TASK ITEM -> Only the pictures are to be omitted; every entry beneath should otherwise be duplicated exactly.

PROVIDED ENTRIES ->
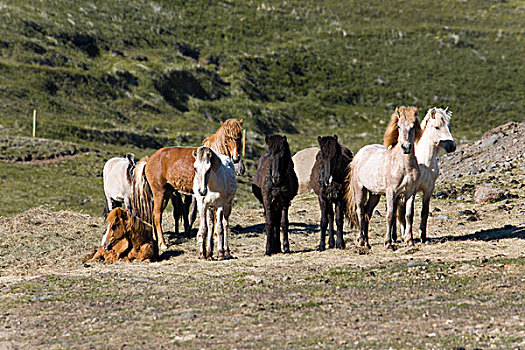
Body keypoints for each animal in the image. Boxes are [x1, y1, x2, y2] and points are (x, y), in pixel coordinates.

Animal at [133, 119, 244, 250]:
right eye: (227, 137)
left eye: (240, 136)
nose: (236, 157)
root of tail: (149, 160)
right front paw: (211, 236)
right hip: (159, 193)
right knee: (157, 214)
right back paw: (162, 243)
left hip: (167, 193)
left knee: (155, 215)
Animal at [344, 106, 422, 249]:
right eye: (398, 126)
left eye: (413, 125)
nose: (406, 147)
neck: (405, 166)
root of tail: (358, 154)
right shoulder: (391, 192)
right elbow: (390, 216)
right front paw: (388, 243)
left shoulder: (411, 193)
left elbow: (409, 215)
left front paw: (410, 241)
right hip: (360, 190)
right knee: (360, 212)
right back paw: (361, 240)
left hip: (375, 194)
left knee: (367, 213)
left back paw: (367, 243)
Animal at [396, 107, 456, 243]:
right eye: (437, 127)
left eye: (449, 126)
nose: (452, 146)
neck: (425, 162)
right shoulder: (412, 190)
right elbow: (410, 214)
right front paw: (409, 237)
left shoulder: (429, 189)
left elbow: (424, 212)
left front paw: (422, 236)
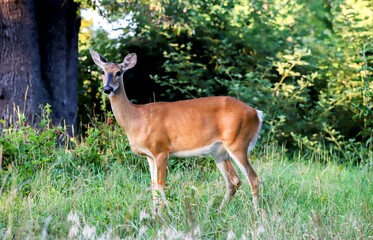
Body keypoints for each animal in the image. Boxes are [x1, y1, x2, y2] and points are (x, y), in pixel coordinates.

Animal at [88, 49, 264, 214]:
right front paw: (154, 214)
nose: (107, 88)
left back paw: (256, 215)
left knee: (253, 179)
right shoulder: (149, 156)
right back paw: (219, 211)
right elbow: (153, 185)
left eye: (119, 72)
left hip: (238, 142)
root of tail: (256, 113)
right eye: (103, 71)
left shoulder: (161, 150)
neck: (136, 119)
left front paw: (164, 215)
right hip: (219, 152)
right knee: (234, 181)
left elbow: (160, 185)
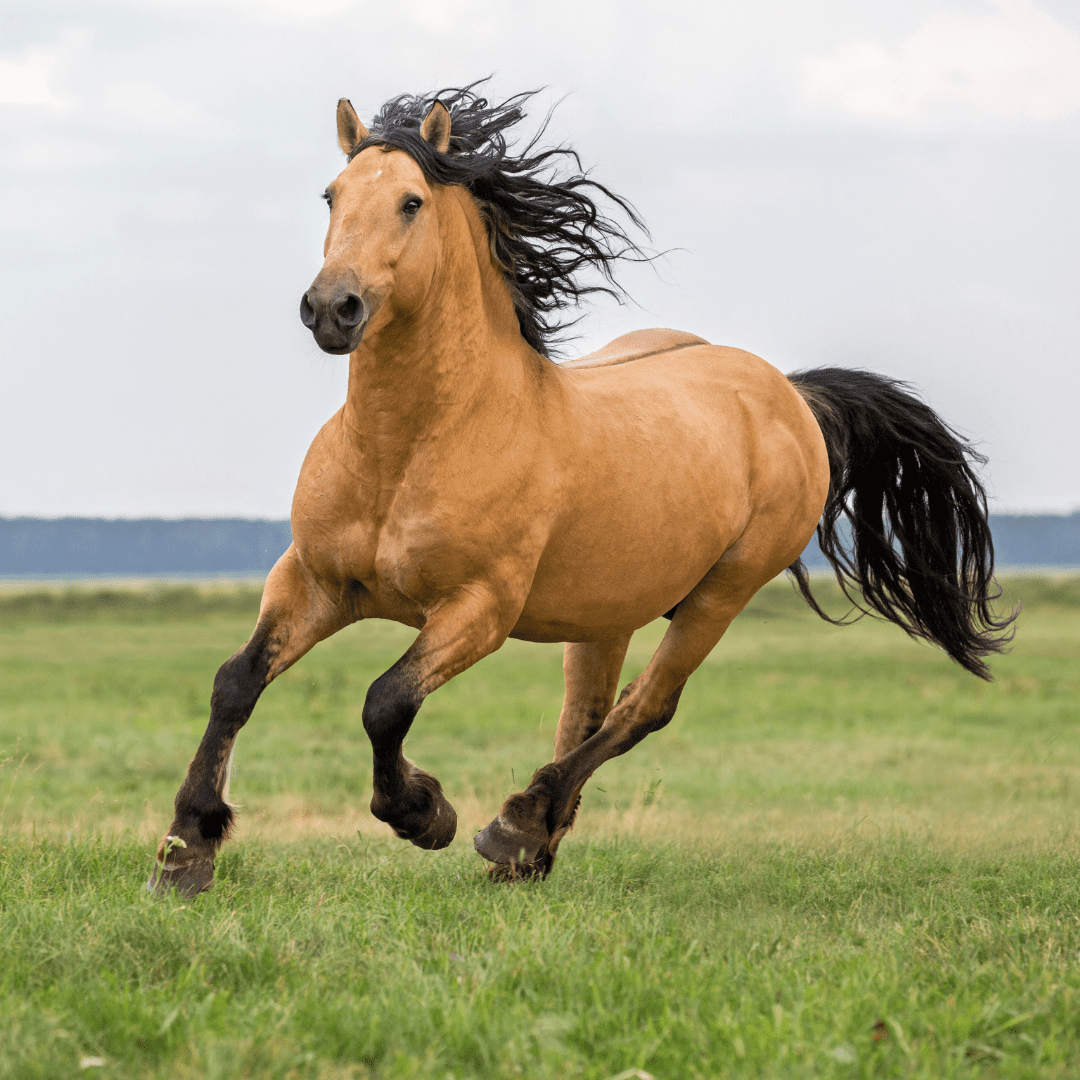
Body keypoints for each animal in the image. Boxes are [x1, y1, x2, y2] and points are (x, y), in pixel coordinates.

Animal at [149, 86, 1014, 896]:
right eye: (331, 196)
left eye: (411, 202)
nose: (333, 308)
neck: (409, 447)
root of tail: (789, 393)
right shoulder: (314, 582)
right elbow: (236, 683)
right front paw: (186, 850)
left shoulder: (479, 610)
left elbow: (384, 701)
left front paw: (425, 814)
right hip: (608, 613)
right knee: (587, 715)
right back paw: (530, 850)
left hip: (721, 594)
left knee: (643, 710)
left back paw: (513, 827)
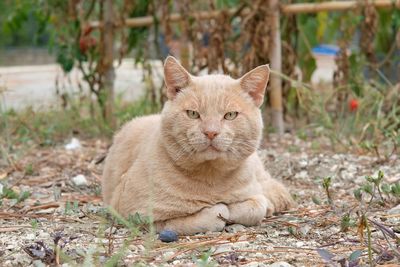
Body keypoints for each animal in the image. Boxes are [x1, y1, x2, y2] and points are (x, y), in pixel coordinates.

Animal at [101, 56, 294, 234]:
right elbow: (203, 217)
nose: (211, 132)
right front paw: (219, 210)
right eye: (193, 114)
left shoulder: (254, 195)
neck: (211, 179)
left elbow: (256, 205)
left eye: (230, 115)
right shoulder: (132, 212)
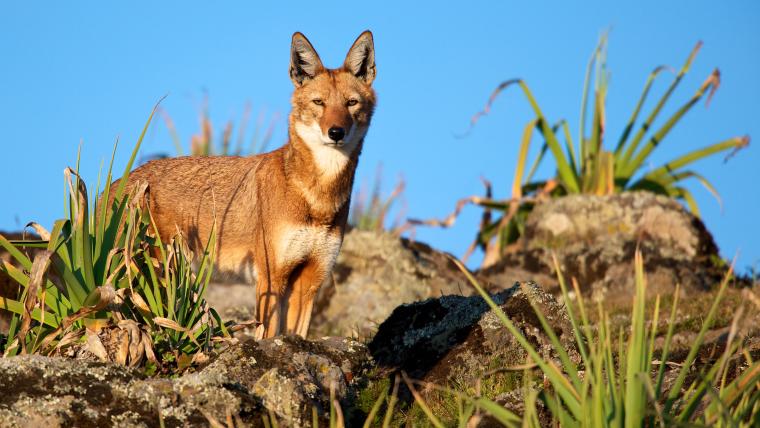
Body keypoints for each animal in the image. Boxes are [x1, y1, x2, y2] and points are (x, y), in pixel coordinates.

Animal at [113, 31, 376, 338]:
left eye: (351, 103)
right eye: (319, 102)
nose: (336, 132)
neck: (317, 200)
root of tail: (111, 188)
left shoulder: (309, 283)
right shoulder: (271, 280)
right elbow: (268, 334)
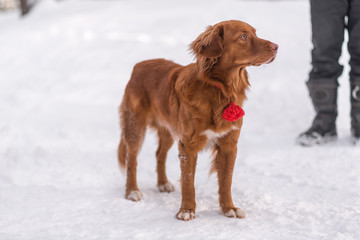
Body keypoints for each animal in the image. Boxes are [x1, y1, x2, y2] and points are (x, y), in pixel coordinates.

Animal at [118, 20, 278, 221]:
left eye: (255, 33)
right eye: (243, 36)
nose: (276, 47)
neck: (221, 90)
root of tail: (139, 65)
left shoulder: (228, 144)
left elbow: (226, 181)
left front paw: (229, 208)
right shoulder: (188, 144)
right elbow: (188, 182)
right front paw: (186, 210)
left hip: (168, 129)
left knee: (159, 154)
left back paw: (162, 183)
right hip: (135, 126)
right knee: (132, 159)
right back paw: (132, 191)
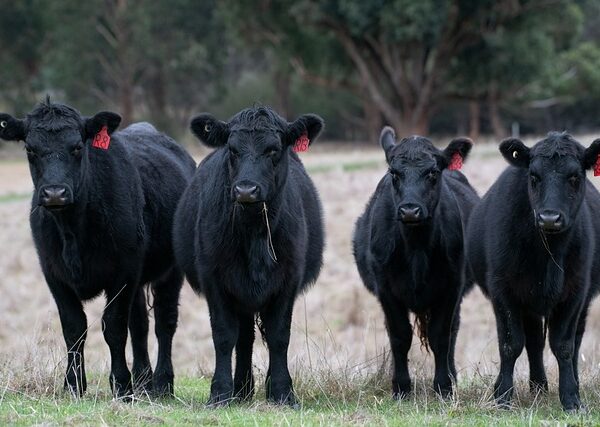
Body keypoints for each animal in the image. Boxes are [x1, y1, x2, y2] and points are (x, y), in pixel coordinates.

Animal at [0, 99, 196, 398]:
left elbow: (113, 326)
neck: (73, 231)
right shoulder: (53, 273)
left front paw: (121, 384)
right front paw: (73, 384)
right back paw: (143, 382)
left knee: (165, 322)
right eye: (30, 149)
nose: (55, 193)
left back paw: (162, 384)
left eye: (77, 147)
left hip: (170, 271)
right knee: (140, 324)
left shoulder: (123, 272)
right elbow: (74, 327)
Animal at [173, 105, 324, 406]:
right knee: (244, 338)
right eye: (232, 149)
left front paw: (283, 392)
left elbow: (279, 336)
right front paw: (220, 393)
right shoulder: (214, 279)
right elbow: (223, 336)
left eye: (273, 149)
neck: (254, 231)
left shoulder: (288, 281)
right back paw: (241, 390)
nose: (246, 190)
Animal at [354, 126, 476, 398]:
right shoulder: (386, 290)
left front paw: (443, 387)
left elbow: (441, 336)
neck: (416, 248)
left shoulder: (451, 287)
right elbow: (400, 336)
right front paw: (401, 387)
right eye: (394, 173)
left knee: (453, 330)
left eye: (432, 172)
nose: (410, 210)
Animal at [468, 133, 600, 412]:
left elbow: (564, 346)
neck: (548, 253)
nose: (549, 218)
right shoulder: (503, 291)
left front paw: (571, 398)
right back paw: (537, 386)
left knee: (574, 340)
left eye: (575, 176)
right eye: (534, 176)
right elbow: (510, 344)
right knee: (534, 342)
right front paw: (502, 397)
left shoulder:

SOLUTION FOR THIS PROBLEM ->
Body keypoints for each animal in the image. Boxes are [x1, y1, x2, y2] and points are (x, y), in pixel coordinates.

Animal at [133, 119, 244, 250]:
right eye: (227, 137)
left eye: (240, 136)
nose: (236, 157)
root of tail: (149, 160)
right front paw: (211, 236)
right hip: (159, 193)
right knee: (157, 214)
right back paw: (162, 243)
left hip: (167, 193)
left knee: (155, 215)
Animal at [344, 106, 422, 249]:
right eye: (398, 126)
left eye: (413, 125)
nose: (406, 147)
neck: (405, 166)
root of tail: (358, 154)
right shoulder: (391, 192)
right elbow: (390, 216)
right front paw: (388, 243)
left shoulder: (411, 193)
left elbow: (409, 215)
left front paw: (410, 241)
right hip: (360, 190)
right knee: (360, 212)
right back paw: (361, 240)
left hip: (375, 194)
left knee: (367, 213)
left back paw: (367, 243)
Animal at [396, 107, 456, 243]:
right eye: (437, 127)
left eye: (449, 126)
nose: (452, 146)
neck: (425, 162)
right shoulder: (412, 190)
right elbow: (410, 214)
right front paw: (409, 237)
left shoulder: (429, 189)
left elbow: (424, 212)
left front paw: (422, 236)
Body keypoints for each animal in the image. Boxes are [x1, y1, x2, y2] and points are (x, y), in pixel coordinates.

Animal at [88, 49, 264, 214]:
right front paw: (154, 214)
nose: (107, 88)
left back paw: (256, 215)
left knee: (253, 179)
right shoulder: (149, 156)
right back paw: (219, 211)
right elbow: (153, 185)
left eye: (119, 72)
left hip: (238, 142)
root of tail: (256, 113)
right eye: (103, 71)
left shoulder: (161, 150)
neck: (136, 119)
left front paw: (164, 215)
right hip: (219, 152)
right knee: (234, 181)
left elbow: (160, 185)
Body keypoints for each animal in the image. Boxes are [x1, y1, x2, y2] and points are (x, y), in pixel coordinates.

Animal at [149, 86, 1014, 896]:
right eye: (331, 196)
left eye: (411, 202)
nose: (333, 308)
neck: (409, 447)
root of tail: (789, 393)
right shoulder: (314, 582)
right elbow: (236, 683)
right front paw: (186, 850)
left shoulder: (479, 610)
left elbow: (384, 701)
left front paw: (425, 814)
right hip: (608, 613)
right knee: (587, 715)
right back paw: (530, 850)
left hip: (721, 594)
left knee: (643, 710)
left back paw: (513, 827)
Body keypoints for each animal in the image. Boxes are [x1, y1, x2, y2] and points are (x, y), in pixel coordinates.

Animal at [101, 56, 294, 234]:
right elbow: (203, 217)
nose: (211, 132)
right front paw: (219, 210)
right eye: (193, 114)
left shoulder: (254, 195)
neck: (211, 179)
left elbow: (256, 205)
left eye: (230, 115)
right shoulder: (132, 212)
Body keypoints for each animal in the image. Boxes are [x1, y1, x2, y2] and points are (x, y), in pixel coordinates.

Animal at [113, 31, 376, 338]:
left eye: (351, 103)
right eye: (319, 102)
nose: (336, 132)
neck: (317, 200)
root of tail: (111, 188)
left shoulder: (309, 283)
right shoulder: (271, 280)
right elbow: (268, 334)
Body keypoints for each animal in the image. Boxes are [x1, y1, x2, y2] and points are (x, y), in pixel coordinates.

Animal at [118, 20, 278, 221]:
left eye: (255, 33)
right eye: (243, 36)
nose: (276, 47)
neck: (221, 90)
root of tail: (139, 65)
left shoulder: (228, 144)
left elbow: (226, 181)
left front paw: (229, 208)
right shoulder: (188, 144)
right elbow: (188, 182)
right front paw: (186, 210)
left hip: (168, 129)
left knee: (159, 154)
left back paw: (162, 183)
right hip: (135, 126)
right knee: (132, 159)
right back paw: (132, 191)
Body keypoints for each animal in the image. Boxes are [x1, y1, x2, y2] and points are (x, y), in pixel coordinates.

Animal at [0, 99, 196, 398]:
left elbow: (113, 326)
neck: (73, 231)
right shoulder: (53, 273)
left front paw: (121, 384)
right front paw: (73, 384)
right back paw: (143, 382)
left knee: (165, 322)
right eye: (30, 149)
nose: (55, 193)
left back paw: (162, 384)
left eye: (77, 147)
left hip: (170, 271)
right knee: (140, 324)
left shoulder: (123, 272)
right elbow: (74, 327)
Animal at [173, 105, 324, 406]:
right knee: (244, 338)
right eye: (232, 149)
left front paw: (283, 392)
left elbow: (279, 336)
right front paw: (220, 393)
right shoulder: (214, 279)
right elbow: (223, 336)
left eye: (273, 149)
neck: (254, 231)
left shoulder: (288, 281)
right back paw: (241, 390)
nose: (246, 190)
Animal at [354, 126, 476, 398]:
right shoulder: (386, 290)
left front paw: (443, 387)
left elbow: (441, 336)
neck: (416, 248)
left shoulder: (451, 287)
right elbow: (400, 336)
right front paw: (401, 387)
right eye: (394, 173)
left knee: (453, 330)
left eye: (432, 172)
nose: (410, 210)
Animal at [468, 133, 600, 412]:
left elbow: (564, 346)
neck: (548, 253)
nose: (549, 218)
right shoulder: (503, 291)
left front paw: (571, 398)
right back paw: (537, 386)
left knee: (574, 340)
left eye: (575, 176)
right eye: (534, 176)
right elbow: (510, 344)
right knee: (534, 342)
right front paw: (502, 397)
left shoulder:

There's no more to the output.